Provided text
Sunday, February 2, 2014

This Post is not about Dying, but about Living

Death is not convenient. Loss is not easy. As humans, we wouldn’t want it the other way around. We want to feel connections wholly, even if it means there will be emptiness when we lose someone.

Lose. A nuance of the English language. To lose someone, like they took a wrong turn on the way home from the grocery, or simply got separated in a crowd.

Maybe we use that word because the other one is too difficult to say. We’d rather not admit it to ourselves, let alone to others. Of course, maybe there’s also an innate hope that the loss is not irretrievable. That it can be reversed. That the person can be found again, someday.

In a time when I am experiencing loss, it occurred to me to make a list of YA books with themes of dying. The first book that popped into mind was The Fault in Our Stars. But then I remembered that somewhere, sometime, I heard someone (maybe John Green?) describe The Fault in Our Stars as a book that isn’t about dying, but about living.

Which sounds happier, more optimistic and all around better. Especially to me, right now.

Set of tasks
**a)** In the post, which book was the first to come to mind for a list of YA books with themes of dying?
**b)** Return the part of the post word for word, starting at the words "Death is not" and stopping after "in a crowd.".
The records are not needed for this work.

Recorded information

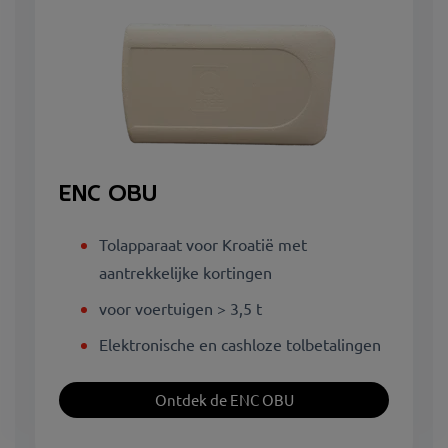
ENC OBU
Tolapparaat voor Kroatië met
aantrekkelijke kortingen
voor voertuigen > 3,5 t
Elektronische en cashloze tolbetalingen
Ontdek de ENC OBU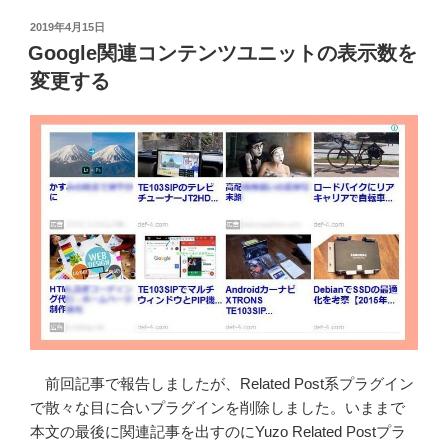
Links
し
プ
投
2019年4月15日
た”
稿
ラ
Google関連コンテンツユニットの表示数を
日:
の
グ
変更する
イ
ン
の
テ
ン
プ
レ
ー
ト
カ
ス
タ
前回記事で報告しましたが、Related Post系プラグイン
マ
で散々な目に合いプラグインを削除しました。いままで
イ
本文の最後に関連記事を出すのにYuzo Related Postプラ
ズ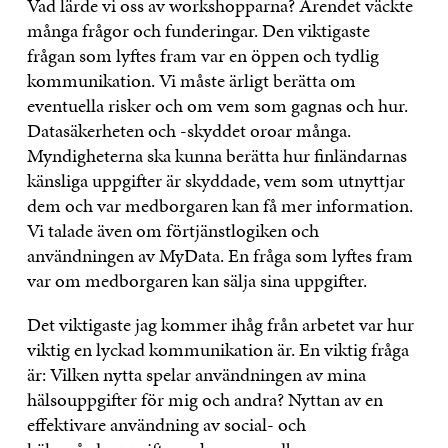
Vad lärde vi oss av workshopparna? Ärendet väckte
många frågor och funderingar. Den viktigaste
frågan som lyftes fram var en öppen och tydlig
kommunikation. Vi måste ärligt berätta om
eventuella risker och om vem som gagnas och hur.
Datasäkerheten och -skyddet oroar många.
Myndigheterna ska kunna berätta hur finländarnas
känsliga uppgifter är skyddade, vem som utnyttjar
dem och var medborgaren kan få mer information.
Vi talade även om förtjänstlogiken och
användningen av MyData. En fråga som lyftes fram
var om medborgaren kan sälja sina uppgifter.
Det viktigaste jag kommer ihåg från arbetet var hur
viktig en lyckad kommunikation är. En viktig fråga
är: Vilken nytta spelar användningen av mina
hälsouppgifter för mig och andra? Nyttan av en
effektivare användning av social- och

Answer list
**a)** The Fault in Our Stars

**b)**
Death is not convenient. Loss is not easy. As humans, we wouldn’t want it the other way around. We want to feel connections wholly, even if it means there will be emptiness when we lose someone.

Lose. A nuance of the English language. To lose someone, like they took a wrong turn on the way home from the grocery, or simply got separated in a crowd.